Filmes sobre temas LGBT costumam ter, em sua maioria, tons dramáticos e até mesmo finais tristes. Moonlight, de Barry Jenkins, mesmo com um final mais otimista, possui mais a tristeza como motor narrativo do que qualquer outra coisa; e Weekend, do diretor Andrew Haigh, também é marcado por um certo fatalismo de um relacionamento fadado a ser efêmero. Mas Valentina busca uma aura mais normalizadora, menos trágica para sua protagonista. Valentina se aceita muito bem, obrigado, assim como sua mãe, e, em certa medida, seu pai, ela também não tem problemas em fazer amigos. Por muitos momentos de Valentina, o longa é mais um famoso coming of age cuja personagem é trans, ponto.

O que não quer dizer que conflitos com a sua identidade não existam, já que o diretor e roteirista Cássio Pereira Santos sabe que o mundo não é gentil para pessoas LGBT. Ele não esconde a transfobia, mas não se deixa levar por ela. A existência de Valentina não se resume a dor, e todos os problemas que ela enfrenta partem exclusivamente dos outros. O que ela mais deseja é ter uma existência da menina comum que ela é, o que acaba sendo impedido isso são pessoas que foram caçar problema.

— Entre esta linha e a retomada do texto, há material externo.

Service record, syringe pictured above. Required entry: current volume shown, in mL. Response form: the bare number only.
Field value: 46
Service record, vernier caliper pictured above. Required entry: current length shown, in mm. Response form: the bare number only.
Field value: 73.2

É na encenação desses conflitos inclusive que Valentina peca um pouco, se apresentando de modo deveras caricato, com as famosas frases prontas como “isso aqui é um ambiente de família” ou “ele é um cidadão respeitável”.

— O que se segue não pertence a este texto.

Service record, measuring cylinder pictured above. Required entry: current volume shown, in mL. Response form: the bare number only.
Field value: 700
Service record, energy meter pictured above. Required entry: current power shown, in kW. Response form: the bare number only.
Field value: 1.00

Mas talvez esse preconceito se encaixar tão mal com o resto do filme possa ter seu propósito. Se a existência de Valentina é absolutamente normal, nada mais correto que aqueles que se opõem a ela de algum modo soarem absolutamente deslocados naquele mundo. E, ao final, pode não ser muito realista que o preconceito de muitos seja derrotado pela união de alguns, mas é mais interessante que Valentina termine com um sorriso mesmo, de dor já basta a fora das telas.